As Joe said on Twitter, Dropbox has great versioning and you can recover pretty easily. I started thinking, though, about a way to script the launch of an application such that it would shut down any remote counterparts before launching. I haven’t figured out the solution yet, but I thought I’d put some ideas out there to see if anyone had the missing puzzle pieces.

My basic approach would be a combination of shell scripting (SSH) and AppleScript (osascript). AppleScript’s quit command allows the remote application to shut down cleanly, and many applications accept the saving yes parameter to save open files without asking. Not enough of them, though, and if an unsaved file asks to be saved, it can hang a remote osascript call indefinitely.

You can force quit (kill) an app easily, but that doesn’t really provide the clean exit you want before the application data is synced. You can also pause (kill -STOP) an app, but again, that leaves too much data unwritten, and when it’s unpaused could just cause further sync conflicts.
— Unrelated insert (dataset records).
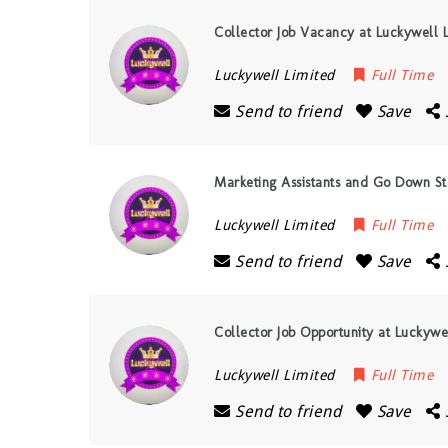
Collector Job Vacancy at Luckywell 
Luckywell Limited
Full Time
Send to friend
Save
Marketing Assistants and Go Down St
Luckywell Limited
Full Time
Send to friend
Save
Collector Job Opportunity at Luckywe
Luckywell Limited
Full Time
Send to friend
Save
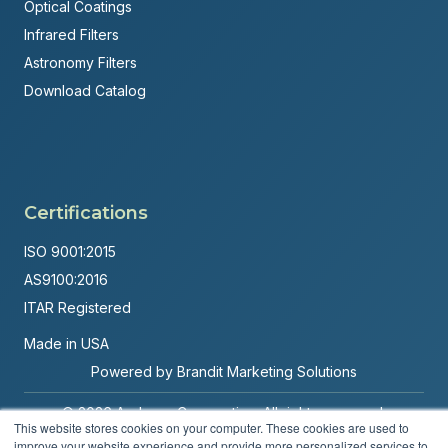
Optical Coatings
Infrared Filters
Astronomy Filters
Download Catalog
Certifications
ISO 9001:2015
AS9100:2016
ITAR Registered
Made in USA
Powered by
Brandit Marketing Solutions
© 2026 Andover Corporation. All rights reserved.
This website stores cookies on your computer. These cookies are used to
improve your website experience and provide more personalized services to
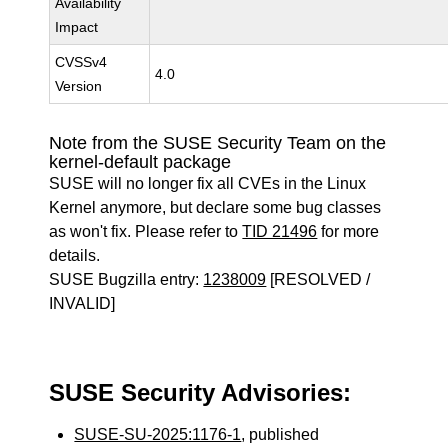
Availability
Impact
CVSSv4
4.0
Version
Note from the SUSE Security Team on the
kernel-default package
SUSE will no longer fix all CVEs in the Linux
Kernel anymore, but declare some bug classes
as won't fix. Please refer to
TID 21496
for more
details.
SUSE Bugzilla entry:
1238009
[RESOLVED /
INVALID]
SUSE Security Advisories:
SUSE-SU-2025:1176-1
, published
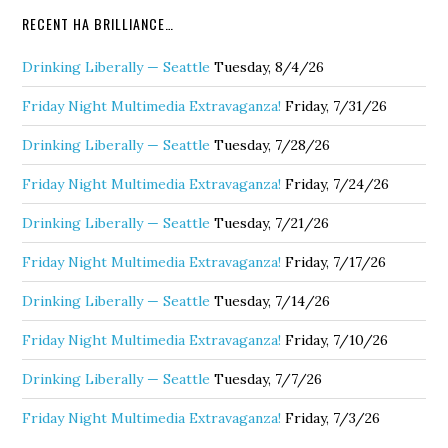
RECENT HA BRILLIANCE…
Drinking Liberally — Seattle
Tuesday, 8/4/26
Friday Night Multimedia Extravaganza!
Friday, 7/31/26
Drinking Liberally — Seattle
Tuesday, 7/28/26
Friday Night Multimedia Extravaganza!
Friday, 7/24/26
Drinking Liberally — Seattle
Tuesday, 7/21/26
Friday Night Multimedia Extravaganza!
Friday, 7/17/26
Drinking Liberally — Seattle
Tuesday, 7/14/26
Friday Night Multimedia Extravaganza!
Friday, 7/10/26
Drinking Liberally — Seattle
Tuesday, 7/7/26
Friday Night Multimedia Extravaganza!
Friday, 7/3/26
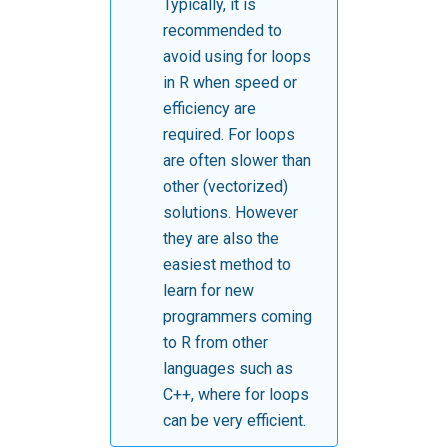
Typically, it is
recommended to
avoid using for loops
in R when speed or
efficiency are
required. For loops
are often slower than
other (vectorized)
solutions. However
they are also the
easiest method to
learn for new
programmers coming
to R from other
languages such as
C++, where for loops
can be very efficient.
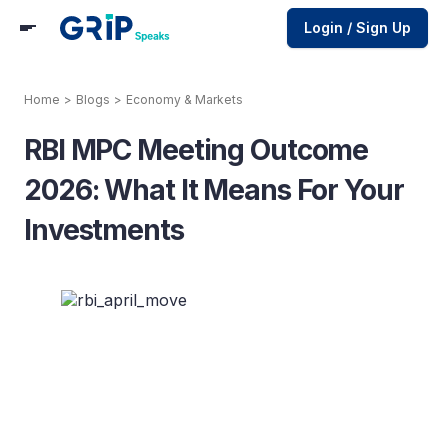
Login / Sign Up
Home
>
Blogs
>
Economy & Markets
RBI MPC Meeting Outcome
2026: What It Means For Your
Investments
Launching the script is easy enough with LaunchBar or Quicksilver (or even an applet), but I was thinking about actually modifying the app bundle to make it effortless. If you go into the applications OS X binary folder, you can rename the binary and replace it with an executable shell script that runs your “remote quit” process before calling the renamed original. It’s not proofed against updates and is easily broken, but means you can launch apps without thinking twice about whether you left it running on another machine.

Any thoughts are welcome. This could be a really useful script if the holes were patched up. In the meantime, if you’re a responsible multi-machiner who always quits their apps before switching Macs, check out DropboxAppSync.